Policy snippet mini-corpus
| Source ID | Policy area | Snippet | Risk if misanswered |
|---|---|---|---|
| P01 | Attendance | Students must satisfy minimum attendance requirements defined by the course policy. | Medium |
| P02 | Assessment | Final grades combine assignments, midterm, final exam, and lecturer-approved participation. | High |
| P03 | Appeal | Grade appeals require documented evidence and submission within the stated academic window. | High |
| P04 | Privacy | Student academic data must not be exposed to unauthorized parties. | Critical |
| P05 | Scope | The assistant cannot approve exceptions; it can only explain published policy and direct users to staff. | Critical |
Copy-ready lab assets
Minimal retrieval baseline
from sklearn.feature_extraction.text import TfidfVectorizer
from sklearn.metrics.pairwise import cosine_similarity
# Fit snippets, rank top-k, then answer only from returned source IDs.Answer contract
If the provided context does not contain the answer, say: "I cannot answer from the provided policy sources." Always include Source IDs.Self-check quiz
1. What makes a RAG answer more trustworthy?

◆ Activity
Extend the excerpt on the policy-snippet retrieval lab, starting after its final line.

◆ Data under study

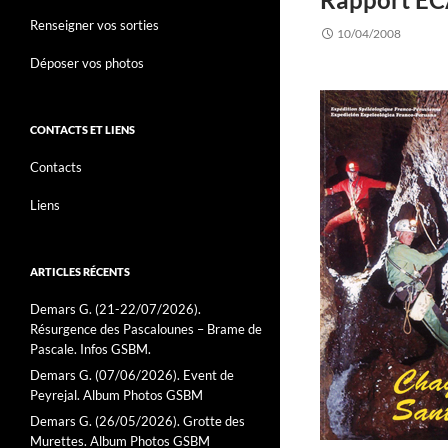
Renseigner vos sorties
10/04/2008
Déposer vos photos
CONTACTS ET LIENS
Contacts
Liens
ARTICLES RÉCENTS
Demars G. (21-22/07/2026).
Résurgence des Pascalounes – Brame de
Pascale. Infos GSBM.
Demars G. (07/06/2026). Event de
Peyrejal. Album Photos GSBM
Demars G. (26/05/2026). Grotte des
Murettes. Album Photos GSBM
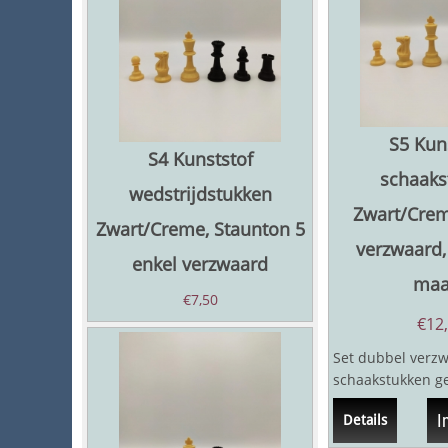
S5 Kun
S4 Kunststof
schaaks
wedstrijdstukken
Zwart/Crem
Zwart/Creme, Staunton 5
verzwaard,
enkel verzwaard
maa
€
7,50
€
12
Set dubbel verz
schaakstukken ge
gram. Staunton m
I
Details
Koningshoogte...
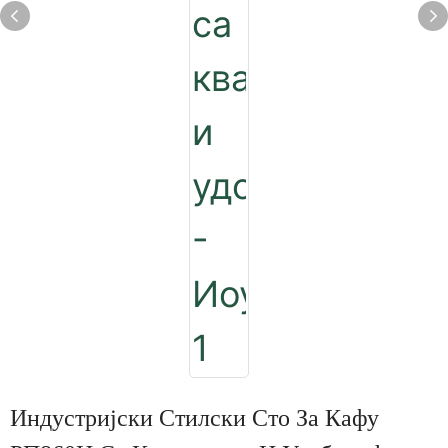
Индустријски Стилски Сто За Кафу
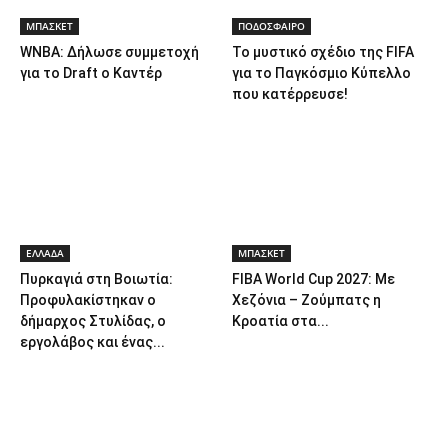
ΜΠΑΣΚΕΤ
ΠΟΔΟΣΦΑΙΡΟ
WNBA: Δήλωσε συμμετοχή
Το μυστικό σχέδιο της FIFA
για το Draft ο Καντέρ
για το Παγκόσμιο Κύπελλο
που κατέρρευσε!
ΕΛΛΑΔΑ
ΜΠΑΣΚΕΤ
Πυρκαγιά στη Βοιωτία:
FIBA World Cup 2027: Με
Προφυλακίστηκαν ο
Χεζόνια – Ζούμπατς η
δήμαρχος Στυλίδας, ο
Κροατία στα...
εργολάβος και ένας...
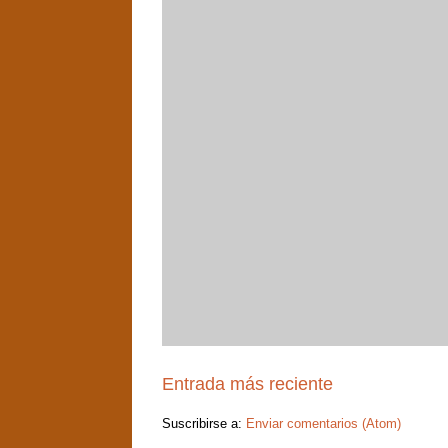
Entrada más reciente
Suscribirse a:
Enviar comentarios (Atom)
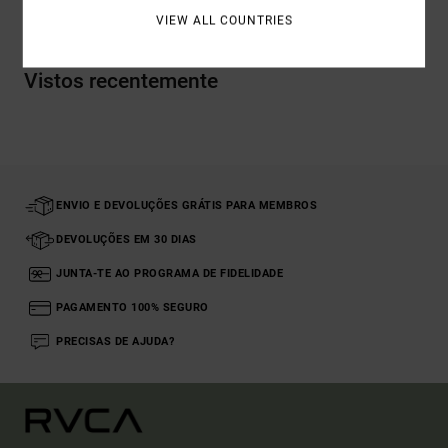
VIEW ALL COUNTRIES
Vistos recentemente
ENVIO E DEVOLUÇÕES GRÁTIS PARA MEMBROS
DEVOLUÇÕES EM 30 DIAS
JUNTA-TE AO PROGRAMA DE FIDELIDADE
PAGAMENTO 100% SEGURO
PRECISAS DE AJUDA?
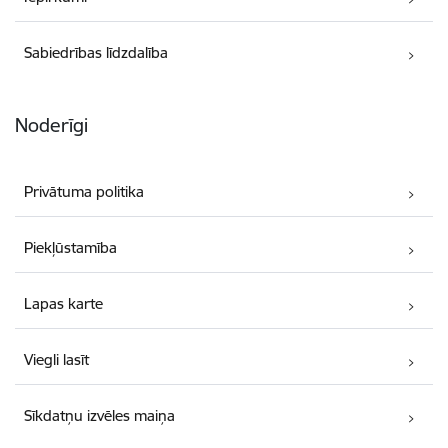
Sabiedrības līdzdalība
Noderīgi
Privātuma politika
Piekļūstamība
Lapas karte
Viegli lasīt
Sīkdatņu izvēles maiņa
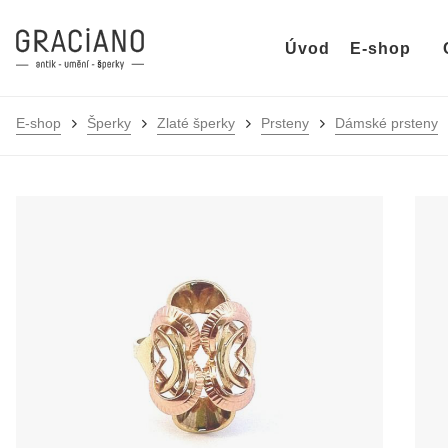
Úvod
E-shop
E-shop
Šperky
Zlaté šperky
Prsteny
Dámské prsteny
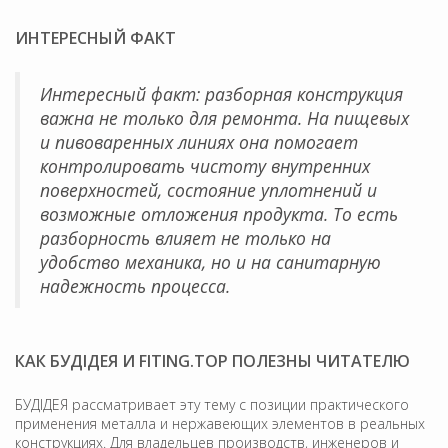
ИНТЕРЕСНЫЙ ФАКТ
Интересный факт: разборная конструкция
важна не только для ремонта. На пищевых
и пивоваренных линиях она помогает
контролировать чистоту внутренних
поверхностей, состояние уплотнений и
возможные отложения продукта. То есть
разборность влияет не только на
удобство механика, но и на санитарную
надежность процесса.
КАК БУДІДЕЯ И FITING.TOP ПОЛЕЗНЫ ЧИТАТЕЛЮ
БУДІДЕЯ рассматривает эту тему с позиции практического
применения металла и нержавеющих элементов в реальных
конструкциях. Для владельцев производств, инженеров и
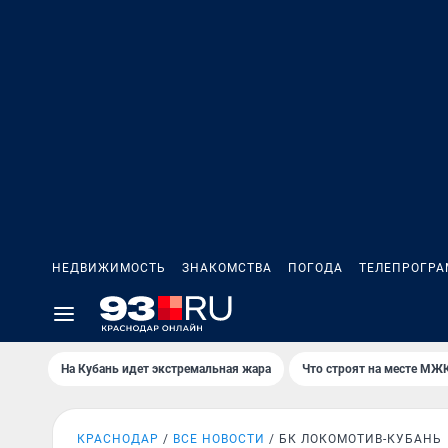
НЕДВИЖИМОСТЬ
ЗНАКОМСТВА
ПОГОДА
ТЕЛЕПРОГР
На Кубань идет экстремальная жара
Что строят на месте МЖ
КРАСНОДАР
ВСЕ НОВОСТИ
БК ЛОКОМОТИВ-КУБАНЬ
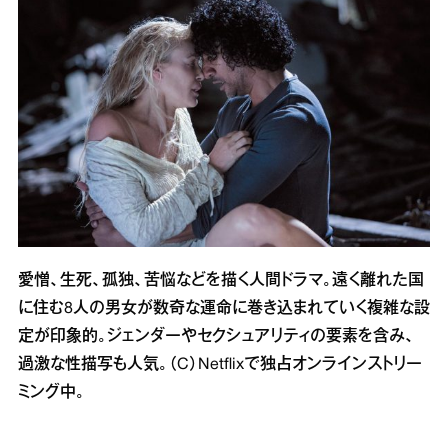
愛憎、生死、孤独、苦悩などを描く人間ドラマ。遠く離れた国
に住む8人の男女が数奇な運命に巻き込まれていく複雑な設
定が印象的。ジェンダーやセクシュアリティの要素を含み、
過激な性描写も人気。（C）Netflixで独占オンラインストリー
ミング中。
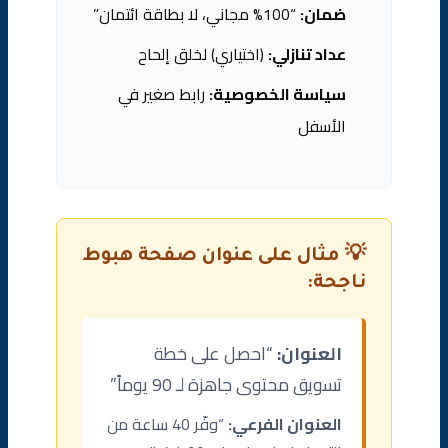
ضمان:
“100% مجاني، لا بطاقة ائتمان”
عداد تنازلي:
(اختياري) لخلق إلحاح
سياسة الخصوصية:
رابط صغير في
الأسفل
💡 مثال على عنوان صفحة هبوط
ناجحة:
العنوان:
“احصل على خطة
تسويق محتوى جاهزة لـ 90 يوماً”
العنوان الفرعي:
“وفّر 40 ساعة من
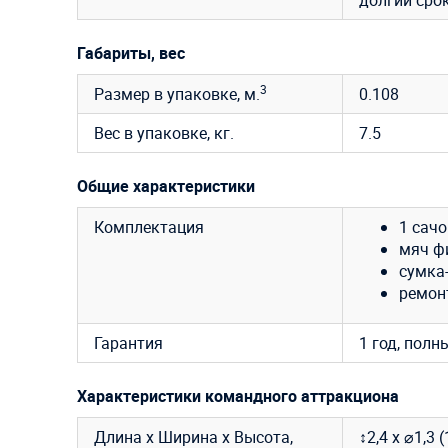
долгий сро
Габариты, вес
3
Размер в упаковке, м.
0.108
Вес в упаковке, кг.
7.5
Общие характеристики
Комплектация
1 сачо
мяч ф
сумка-
ремон
Гарантия
1 год, полн
Характеристики командного аттракциона
Длина х Ширина х Высота,
↕2,4 х ⌀1,3 (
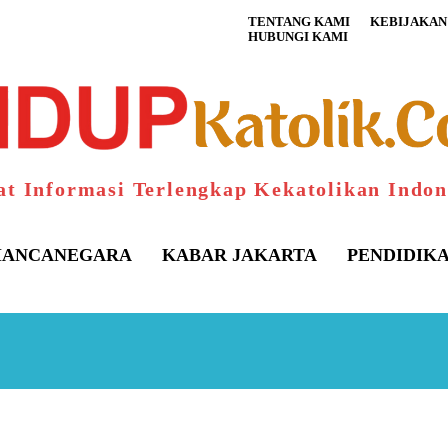
TENTANG KAMI
KEBIJAKAN 
HUBUNGI KAMI
at Informasi Terlengkap Kekatolikan Indon
ANCANEGARA
KABAR JAKARTA
PENDIDIK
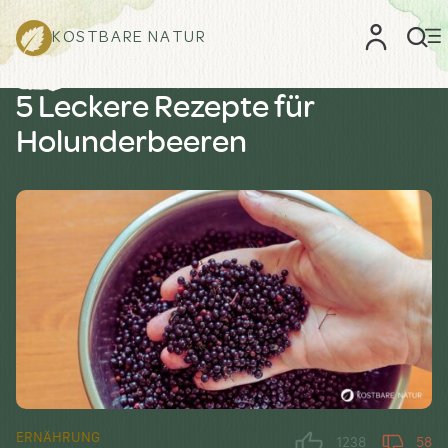
KOSTBARE NATUR
5 Leckere Rezepte für
Holunderbeeren
ERNÄHRUNG
1238
58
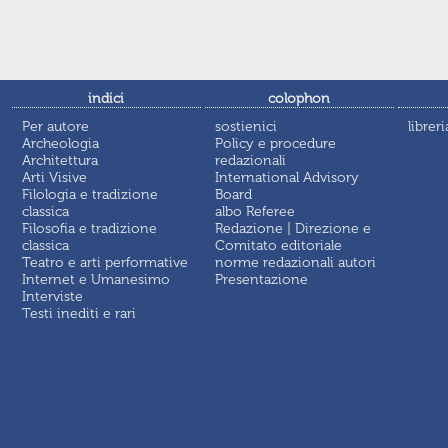
indici
colophon
Per autore
sostienici
libreri
Archeologia
Policy e procedure
Architettura
redazionali
Arti Visive
International Advisory
Filologia e tradizione
Board
classica
albo Referee
Filosofia e tradizione
Redazione | Direzione e
classica
Comitato editoriale
Teatro e arti performative
norme redazionali autori
Internet e Umanesimo
Presentazione
Interviste
Testi inediti e rari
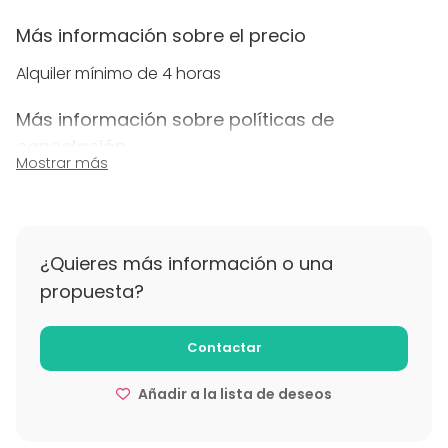
Más información sobre el precio
Alquiler mínimo de 4 horas
Más información sobre políticas de
cancelación
Mostrar más
Las cancelaciones con más de una semana de
antelación no tendrán coste.
Menos de una semana se aplicará un 25%, con
menos de 72 horas un 50% y con 24 h un 100%
¿Quieres más información o una
propuesta?
Contactar
Añadir a la lista de deseos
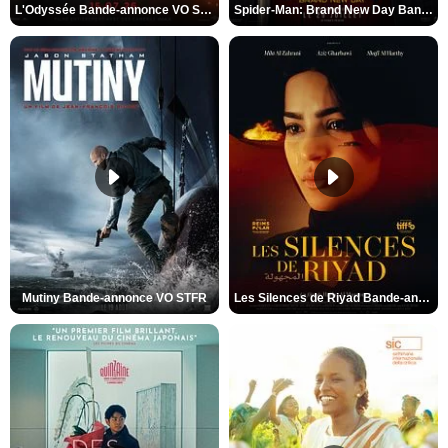
L'Odyssée Bande-annonce VO STFR
Spider-Man: Brand New Day Bande-annonce VO STFR
Mutiny Bande-annonce VO STFR
Les Silences de Riyad Bande-annonce VO STFR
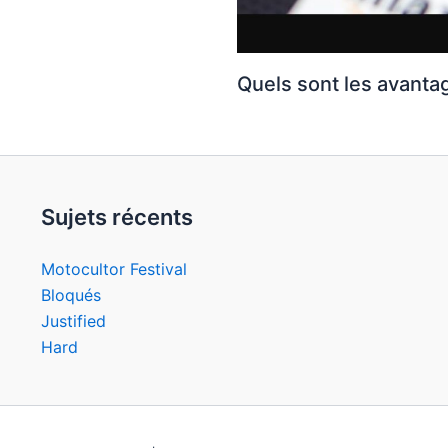
Quels sont les avanta
Sujets récents
Motocultor Festival
Bloqués
Justified
Hard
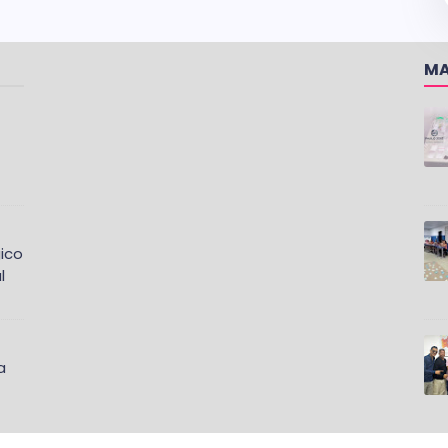
MA
ico
l
a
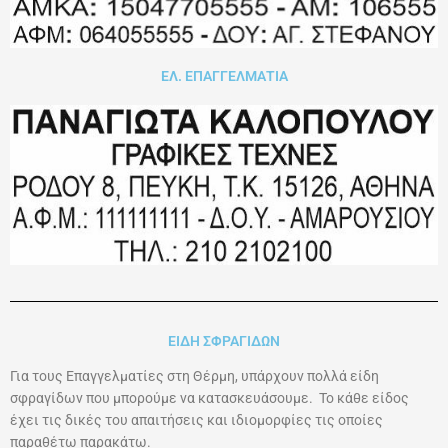
ΕΛ. ΕΠΑΓΓΕΛΜΑΤΙΑ
ΕΙΔΗ ΣΦΡΑΓΙΔΩΝ
Για τους Επαγγελματίες στη Θέρμη, υπάρχουν πολλά είδη
σφραγίδων που μπορούμε να κατασκευάσουμε. Το κάθε είδος
έχει τις δικές του απαιτήσεις και ιδιομορφίες τις οποίες
παραθέτω παρακάτω.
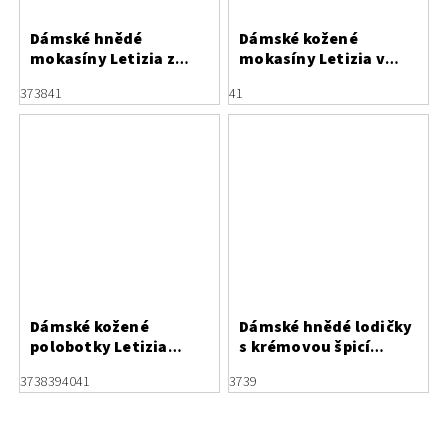
Dámské hnědé
Dámské kožené
mokasíny Letizia z
mokasíny Letizia v
broušené kůže s
podzimních tónech
37
38
41
41
kontrastním
prošíváním
Dámské kožené
Dámské hnědé lodičky
polobotky Letizia
s krémovou špicí
Ginger
Piccadilly 748027-1
37
38
39
40
41
37
39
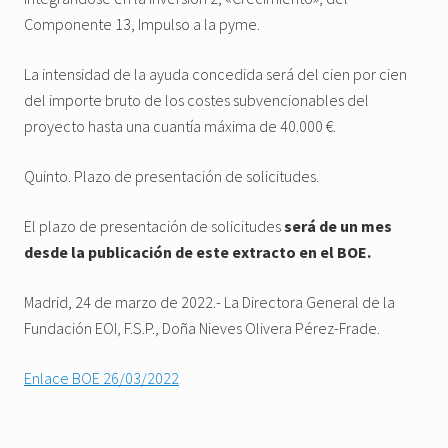
Componente 13, Impulso a la pyme.
La intensidad de la ayuda concedida será del cien por cien
del importe bruto de los costes subvencionables del
proyecto hasta una cuantía máxima de 40.000 €.
Quinto. Plazo de presentación de solicitudes.
El plazo de presentación de solicitudes
será de un mes
desde la publicación de este extracto en el BOE.
Madrid, 24 de marzo de 2022.- La Directora General de la
Fundación EOI, F.S.P., Doña Nieves Olivera Pérez-Frade.
Enlace BOE 26/03/2022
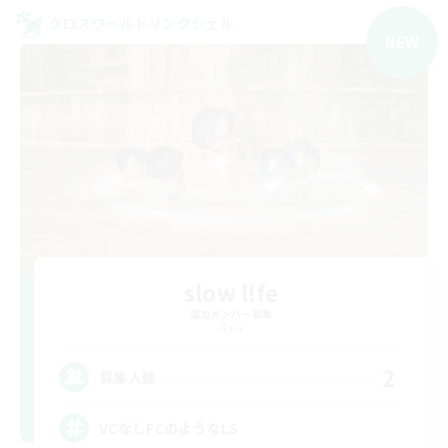
クロスワールドリンクシェル
NEW
slow l!fe
追加メンバー募集
Gaia
2
募集人数
VCなしFCのようなLS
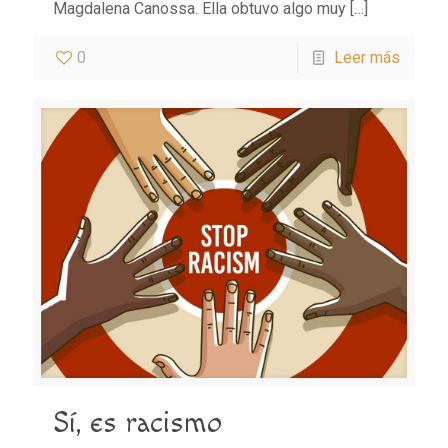
Magdalena Canossa. Ella obtuvo algo muy
[…]
0
Leer más
Sí, es racismo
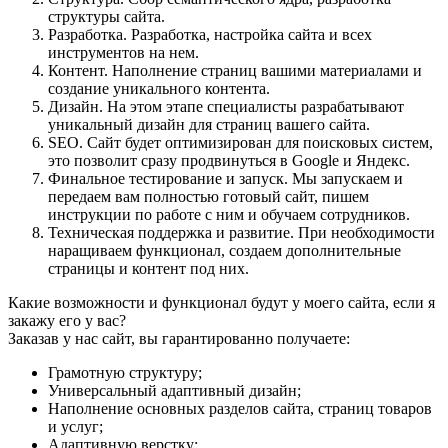
структуры сайта.
Разработка. Разработка, настройка сайта и всех
инструментов на нем.
Контент. Наполнение страниц вашими материалами и
создание уникального контента.
Дизайн. На этом этапе специалисты разрабатывают
уникальный дизайн для страниц вашего сайта.
SEO. Сайт будет оптимизирован для поисковых систем,
это позволит сразу продвинуться в Google и Яндекс.
Финальное тестирование и запуск. Мы запускаем и
передаем вам полностью готовый сайт, пишем
инструкции по работе с ним и обучаем сотрудников.
Техническая поддержка и развитие. При необходимости
наращиваем функционал, создаем дополнительные
страницы и контент под них.
Какие возможности и функционал будут у моего сайта, если я
закажу его у вас?
Заказав у нас сайт, вы гарантированно получаете:
Грамотную структуру;
Универсальный адаптивный дизайн;
Наполнение основных разделов сайта, страниц товаров
и услуг;
Адаптивную верстку;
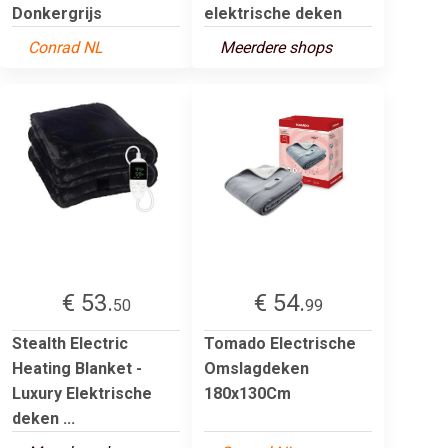
Donkergrijs
elektrische deken
Conrad NL
Meerdere shops
€ 53.
€ 54.
50
99
Stealth Electric
Tomado Electrische
Heating Blanket -
Omslagdeken
Luxury Elektrische
180x130Cm
deken ...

◆ Answer box
Trust depends on source-grounded claims, not style.
2. Which test question is best for evaluating refusal behavior?
Unsupported or policy-creating prompts reveal whether the assistant refuses safely.
Assessment rubric
RAG architecture
30%Pipeline shows corpus, retrieval, context, answer, and citation trace.
Evaluation depth
30%Tests include answerable, unanswerable, conflicting, and adversarial cases.
Responsible AI controls
25%Refusal, escalation, transparency, and logging are specified.
Prototype clarity
15%Code/simulation is reproducible and easy to explain.
Student deliverables
- ✓Policy mini-corpus
- ✓RAG prototype or simulation
- ✓Hallucination evaluation matrix
- ✓Responsible deployment memo
- ✓Demo script
Deep lab purpose
This lab is designed to be hands-on and critical, not a generic chatbot demo. Students build or simulate the full RAG workflow, then attack it with evaluation questions to prove whether answers are grounded in the provided sources.
Scenario
A university wants a student-facing assistant that answers academic-policy questions. The assistant must not invent policy, approve exceptions, reveal private data, or answer beyond the official source snippets.
Students must answer:
- Which source supports each answer?
- What should the system do when the policy is missing?
- Which answer is faithful, partially supported, or hallucinated?
- What controls are needed before deployment?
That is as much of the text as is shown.